A group of words that behave like a noun is a noun phrase. As a noun, these phrases describe a person, place, thing or idea. In a similar manner to nouns, noun phrases also act as subjects, objects or prepositional objects. We can say that noun phrases exhibit the properties of nouns. This phrase contains nouns and modifiers. Noun phrases can function as absolute, adjectives, infinitives, participles and prepositional phrases. A set of examples is given below:
- I want a cute kitten as my birthday gift.
- The end of the day is quite good today.
- The river is deeper in the middle.
- John lives in a wooden household.
- The little cat chased the laser light.
- All citizens should have access to clean water.
- Our decision to adopt a puppy was welcomed by our friends.
- She had to sit beside the silly angry boy.
- Rom cooked a meal for five people, even though there were only two of us.
- The fluffy cat is sitting on the bed.
A participle phrase seems like a verb but it functions as an adjective in a sentence. It modifies the noun present in the sentence. This phrase can take either present or past form of participle. While using the past participle, baked, cooked such types of verbs will be used on the other hand in case of present participle a verb ending with -ing is used. Participle phrases are generally used in newspaper articles and fiction works where people want to get more information in a few words. Let us take some examples:
- I saw him running for the train.
- Fond of painting, Katy has a beautiful collection.
- Cooking my own dinner for a year, I managed to have a healthy me.
- Jerry, smiling and waving, said goodbye.
- The bike moved very slowly on the road, clogged by the jam.
- Students planning to host a function must meet with the head of the department.
- Quickly opening the door, Mary found her father there.
- Maria observed her mother, cooking in the kitchen.
- Removing his shoes, Bob entered the water.
- Watched by millions, football is a popular game.
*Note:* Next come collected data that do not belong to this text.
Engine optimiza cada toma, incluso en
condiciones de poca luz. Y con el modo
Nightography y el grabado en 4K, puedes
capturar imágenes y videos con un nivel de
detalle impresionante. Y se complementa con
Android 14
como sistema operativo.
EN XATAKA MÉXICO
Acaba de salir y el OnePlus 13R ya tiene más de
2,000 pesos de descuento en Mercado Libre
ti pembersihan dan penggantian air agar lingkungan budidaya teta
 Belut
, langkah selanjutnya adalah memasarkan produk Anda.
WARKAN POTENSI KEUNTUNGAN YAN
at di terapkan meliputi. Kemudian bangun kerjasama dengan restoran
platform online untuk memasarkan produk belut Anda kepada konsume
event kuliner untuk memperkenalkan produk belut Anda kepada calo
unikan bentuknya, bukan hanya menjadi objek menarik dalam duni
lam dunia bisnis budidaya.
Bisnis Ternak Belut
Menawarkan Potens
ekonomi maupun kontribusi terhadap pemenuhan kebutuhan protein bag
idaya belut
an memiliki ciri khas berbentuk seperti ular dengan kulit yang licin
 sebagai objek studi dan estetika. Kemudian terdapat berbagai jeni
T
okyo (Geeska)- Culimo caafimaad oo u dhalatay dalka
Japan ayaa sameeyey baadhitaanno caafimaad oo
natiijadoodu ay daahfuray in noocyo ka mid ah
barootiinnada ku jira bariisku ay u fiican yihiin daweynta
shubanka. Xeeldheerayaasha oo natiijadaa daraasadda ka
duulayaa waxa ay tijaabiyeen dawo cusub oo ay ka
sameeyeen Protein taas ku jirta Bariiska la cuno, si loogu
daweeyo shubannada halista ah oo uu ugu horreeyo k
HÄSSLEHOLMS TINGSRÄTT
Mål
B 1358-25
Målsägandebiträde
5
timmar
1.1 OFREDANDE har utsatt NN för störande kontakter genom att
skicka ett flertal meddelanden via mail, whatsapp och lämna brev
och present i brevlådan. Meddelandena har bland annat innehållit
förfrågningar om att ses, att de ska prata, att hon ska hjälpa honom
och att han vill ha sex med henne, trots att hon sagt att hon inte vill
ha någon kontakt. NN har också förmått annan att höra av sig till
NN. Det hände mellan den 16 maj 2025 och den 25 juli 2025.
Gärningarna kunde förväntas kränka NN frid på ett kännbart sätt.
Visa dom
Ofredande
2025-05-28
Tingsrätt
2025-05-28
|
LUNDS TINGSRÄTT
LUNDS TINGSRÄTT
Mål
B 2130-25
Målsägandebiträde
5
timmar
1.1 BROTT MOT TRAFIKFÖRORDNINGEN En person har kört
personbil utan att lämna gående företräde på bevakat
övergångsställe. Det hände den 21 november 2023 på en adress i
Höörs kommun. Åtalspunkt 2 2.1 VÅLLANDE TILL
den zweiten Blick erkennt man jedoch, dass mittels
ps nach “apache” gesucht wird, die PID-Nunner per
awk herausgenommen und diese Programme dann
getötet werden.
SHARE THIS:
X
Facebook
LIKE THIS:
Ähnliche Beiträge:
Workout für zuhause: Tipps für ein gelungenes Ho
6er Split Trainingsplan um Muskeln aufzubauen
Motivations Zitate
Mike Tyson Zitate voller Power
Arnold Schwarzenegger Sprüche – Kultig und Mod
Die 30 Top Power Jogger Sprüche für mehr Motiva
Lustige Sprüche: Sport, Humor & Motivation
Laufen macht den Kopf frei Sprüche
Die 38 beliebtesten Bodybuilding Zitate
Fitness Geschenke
A group of words that consist of a preposition, object, and modifiers. Generally, these phrases modify a noun or pronoun. This phrase starts with a preposition and normally ends with a noun or pronoun. Let’s have a look at these phrases:
- According to the situation
- After a long time
- In the end
- Under the tree
- Above the table
- Into the river
- On a plane
- During the game
- In the evening
- On Monday
- At 12 O’clock
A prepositional phrase can act as an adjective or adverb. Consider the following examples:
- Please buy a shirt with dots.
- The bike beside the black one is the one I want to purchase.
- A new bridge is under construction.
- All arrived at the same time.
- He is under treatment for the flu.
- She was walking along the beach.
- They were playing on the ground.
- He is given imprisonment for life.
- Roby threw the stone in the river.
- He decided to leave home early for the station.
- A box of chocolate was found in his bag.
- The tree is in the middle of the ground.
- The blanket is in the box.
- Most of the syllabus has been completed.
A verb phrase contains a verb and its modifiers. In verb phrases, the main verb and auxiliary verbs are present. Helping verbs are am, is, are, was, were, being, been, has, have, had, etc. When various verbs come together and modify a sentence this is a verb phrase.
- Rose is coming back home.
- She is playing her game.
- Joseph is working on his computer.
- Bobby is dancing on the floor.
- Santa will distribute toffees as a part of the Christmas celebration.
- Rehan is not going with us to the zoo.
- Eva can play any chord on the guitar,
- We have gotten a heavy snowfall in the morning.
- Sophie is going to the hilly area this summer.
- Emma may have taken her cat with her on a ride.
- Do you think Emily will join the company?
- Robin will soon have his dream car.